OT - Just stuff
Hey guys, been absent for a few days. We finally had a celebration of life for my mother. She died March 22nd, 2020 but because my youngest brother lives in Houston, Texas we had to wait until Covid 19 was more under control then we had to wait a few more weeks for the ground to be thawed to dig into it. Two days in a row we've had a house full of people (80% of them vaccinated). I feel that there is some closure now. We have a house to clean up and lots of pictures and items that no one took that I need to decide to toss of keep. It's been a long, long year and the last few weeks have been busy organizing everything. Sighing now that it's over.

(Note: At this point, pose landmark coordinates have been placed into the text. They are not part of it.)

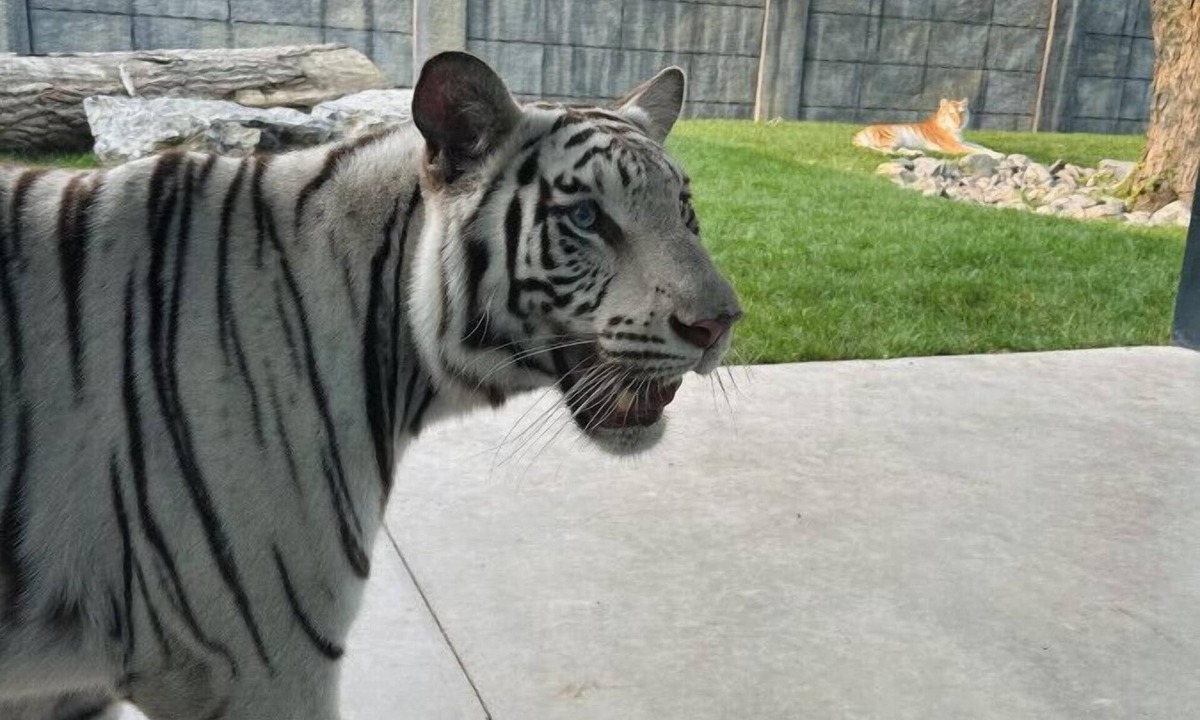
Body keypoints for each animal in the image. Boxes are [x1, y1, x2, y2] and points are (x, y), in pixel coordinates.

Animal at [852, 98, 1002, 158]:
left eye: (962, 112)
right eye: (951, 114)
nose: (959, 123)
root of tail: (857, 134)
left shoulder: (962, 142)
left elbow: (981, 147)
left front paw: (997, 153)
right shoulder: (955, 146)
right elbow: (975, 151)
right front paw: (998, 156)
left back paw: (917, 153)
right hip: (892, 136)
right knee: (886, 151)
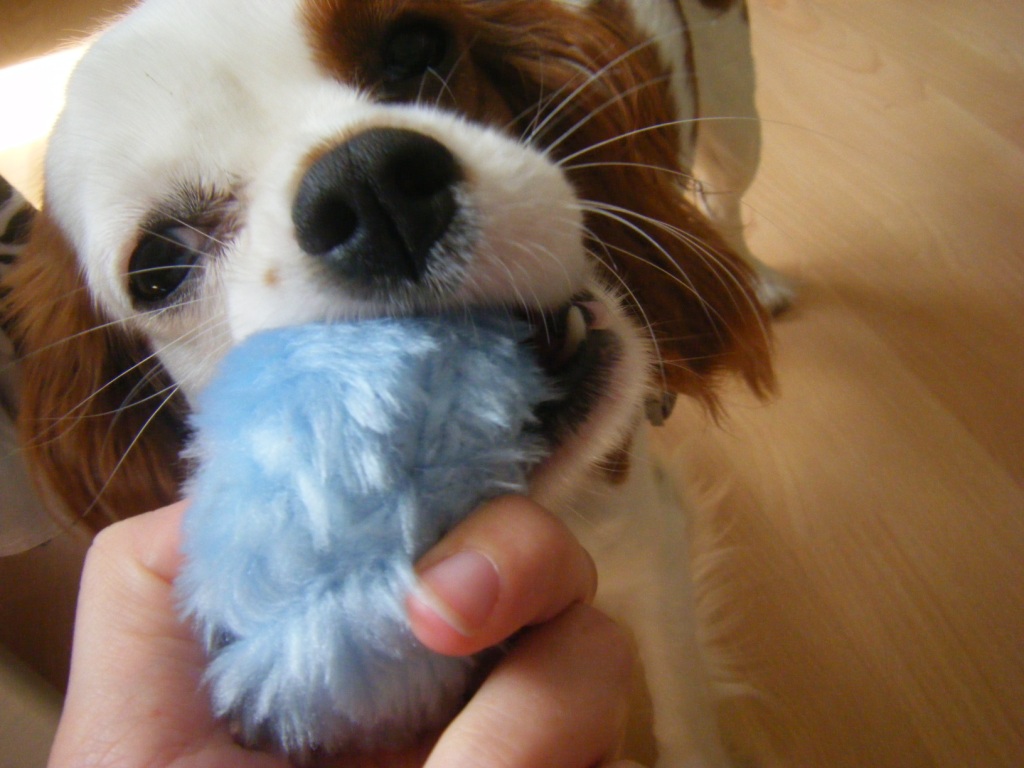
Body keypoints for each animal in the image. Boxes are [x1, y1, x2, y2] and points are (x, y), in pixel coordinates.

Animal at [2, 0, 777, 764]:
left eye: (414, 45)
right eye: (159, 266)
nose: (369, 185)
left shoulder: (652, 541)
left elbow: (683, 712)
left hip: (737, 114)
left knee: (732, 194)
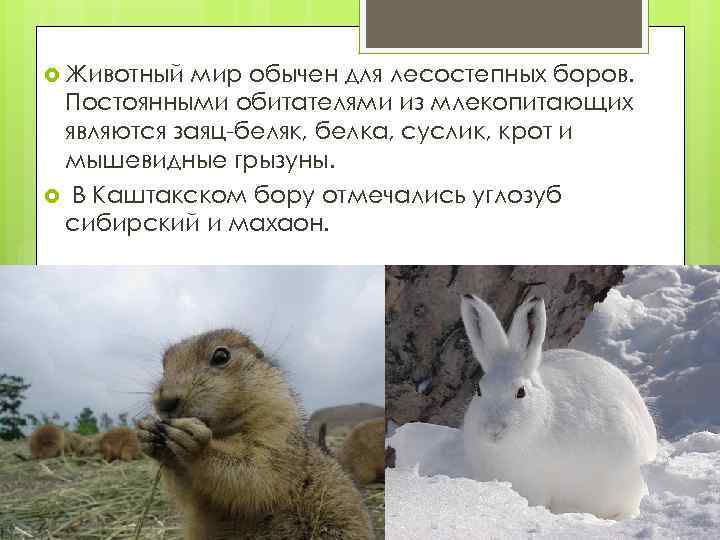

I've been a bit depressed so I haven't been doing any Bryce. I tried making a couple of images and I simply can not make a decent terrain so I gave up and started playing Tomb Raider again. Having Brian home and retired has changed my routine, but I enjoy having him here. What's got me down is that I had radiation treatment after my breast cancer surgery in December of 2019. Six months ago they found a spot in my left lung. Just now they found two more spots in my lung (total 3). This is the lung that the radiation hit. I have another CT in 4 months. What irks me about it is that my cancer was so tiny that it was a miracle that they could even see it on the mamogram. I probably didn't even need the radiation and now the radiation may have caused more cancer....grrr. Plus, I had 3 nodules on my thyroid before the treatment and now I have 8 nodules on my thyroid because of the radiation. I wish I'd know the side effects. I just did what the doctor suggested.
I guess, too, it's that my eldest brother, who was diagnosed with brain stem Glioma, a month after my mother died has decided to stop all cancer treatments and let himself go. It's breaking my heart. He's going down hill so fast. He's a pastor, a silver cross Viet Nam veteran and an amazingly kind person. Please pray for no pain for him, if you pray.
Is this too much information? Believe it or not I think of you guys as friends. I need a life, right?
Comments
No cheering news - very sad to hear how life develops around you. I wish you all a soon recovery. Stay save and keep up the good spirit.
This is sad news. Hope sincerely that you recover soon. I know all about cancer (ovarian carcinoma) had an operation, twice chemo and once radiation, sadly you are not alone and waiting for the outcome of every CT scan and blood test is scary.
Stay safe and think positive.
I wish I could hug you and give you strengh to get through it all....
don`t give up. I`ll pray for you.
I also wish I could hug you too, hugging is so comforting and something we miss due to social distancing. I'll pray for your good health and speedy recovery. We are a small family here in the Bryce Forum, sharing joys and sorrows besides renders.
I'm so sorry to hear about your (many) troubles. I'm not the praying kind, but my thoughts and best wishes go out to you and your family. And I hope you can reach a speedy and full recovery.
I'd like to apologize for posting such miserable news. Everyone has their own issues and this pandemic has just made everything 10 times worse. I'd had a few drinks and people had gone home and I was just sad after they left. I let it get to me. Thank you for the virtual hugs all.
So sorry to hear about all the things happening in your life. Big hug, love and prayers from me too.